Part One: The Poetics of Affect brings the Heideggerian triad mood–understanding–discourse to bear on a many-sided inquiry on the nature of affect from Kant’s “transcendental aesthetic” to Deleuze’s “transcendental empiricism” to Nietzsche’s Dionysian/ Apollonian conflict, and on literary interpretation via engagement with Pinter, Poe, Baudelaire, and Li-Young Lee. A strength of Heidegger’s primordial triad is that it articulates in a philosophical register the inseparability of the affective, cognitive, and linguistic dimensions of human experience and action. Literature and its interpretation are the emphatic site of that inseparability.

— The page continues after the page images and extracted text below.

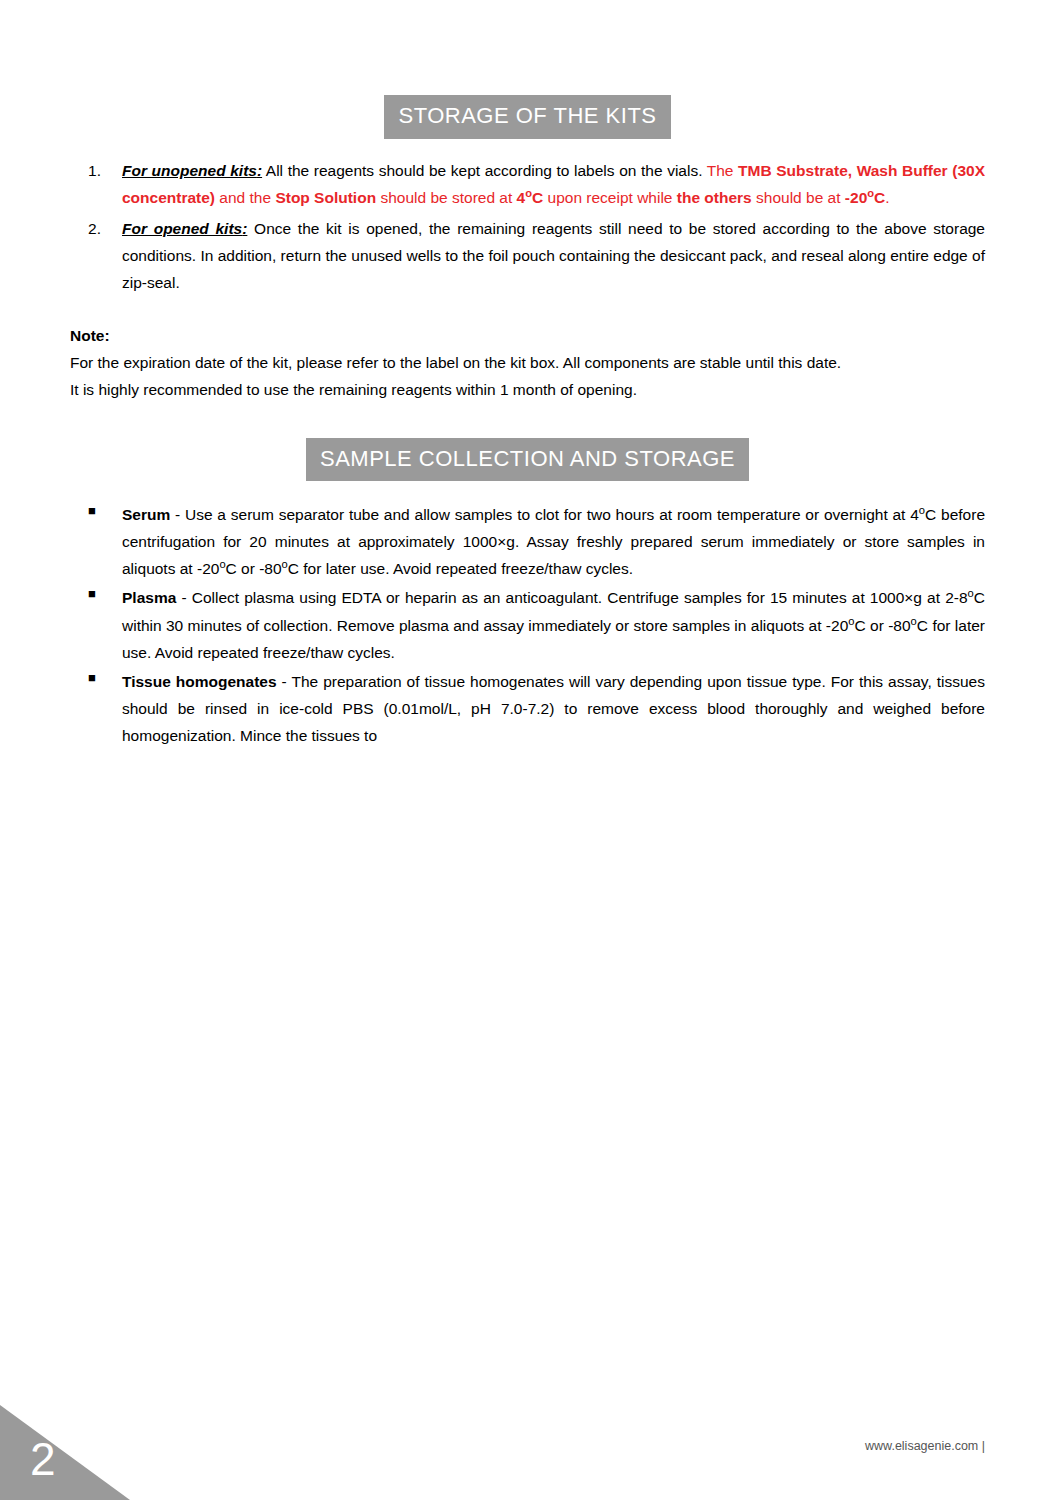STORAGE OF THE KITS
For unopened kits: All the reagents should be kept according to labels on the vials. The TMB Substrate, Wash Buffer (30X concentrate) and the Stop Solution should be stored at 4oC upon receipt while the others should be at -20oC.
For opened kits: Once the kit is opened, the remaining reagents still need to be stored according to the above storage conditions. In addition, return the unused wells to the foil pouch containing the desiccant pack, and reseal along entire edge of zip-seal.
Note:
For the expiration date of the kit, please refer to the label on the kit box. All components are stable until this date.
It is highly recommended to use the remaining reagents within 1 month of opening.
SAMPLE COLLECTION AND STORAGE
Serum - Use a serum separator tube and allow samples to clot for two hours at room temperature or overnight at 4oC before centrifugation for 20 minutes at approximately 1000×g. Assay freshly prepared serum immediately or store samples in aliquots at -20oC or -80oC for later use. Avoid repeated freeze/thaw cycles.
Plasma - Collect plasma using EDTA or heparin as an anticoagulant. Centrifuge samples for 15 minutes at 1000×g at 2-8oC within 30 minutes of collection. Remove plasma and assay immediately or store samples in aliquots at -20oC or -80oC for later use. Avoid repeated freeze/thaw cycles.
Tissue homogenates - The preparation of tissue homogenates will vary depending upon tissue type. For this assay, tissues should be rinsed in ice-cold PBS (0.01mol/L, pH 7.0-7.2) to remove excess blood thoroughly and weighed before homogenization. Mince the tissues to
www.elisagenie.com |
2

Part Two: Feeling and the Vocation of Criticism unfolds from a basic question. Can the relevance of Kant’s aesthetic theory be rethought in light of Nietzsche’s powerful criticisms, Deleuze’s innovative commentaries, and Heidegger’s attempted appropriations? The three chapters in this section are an attempt to revise and reinvigorate several Kantian themes—affect and judgment, the beautiful and the sublime, form and formlessness—in light of the hydra-headed critique of enlightenment, modernity, and universalism, indeed even of the human, associated with Nietzsche, Heidegger, and Deleuze. And to do so without merely rejecting those critiques. To accomplish that dual task requires two apparently contradictory lines of argument. Going back to Nietzsche’s inaugural response to Kant, it is necessary to pry aesthetic judgment loose from its parallel with the categorical imperative. And, on the other hand, it is necessary to reaffirm the appeal to universal agreement that Kant lodges within aesthetic experience itself and that the others of the quartet so vehemently reject.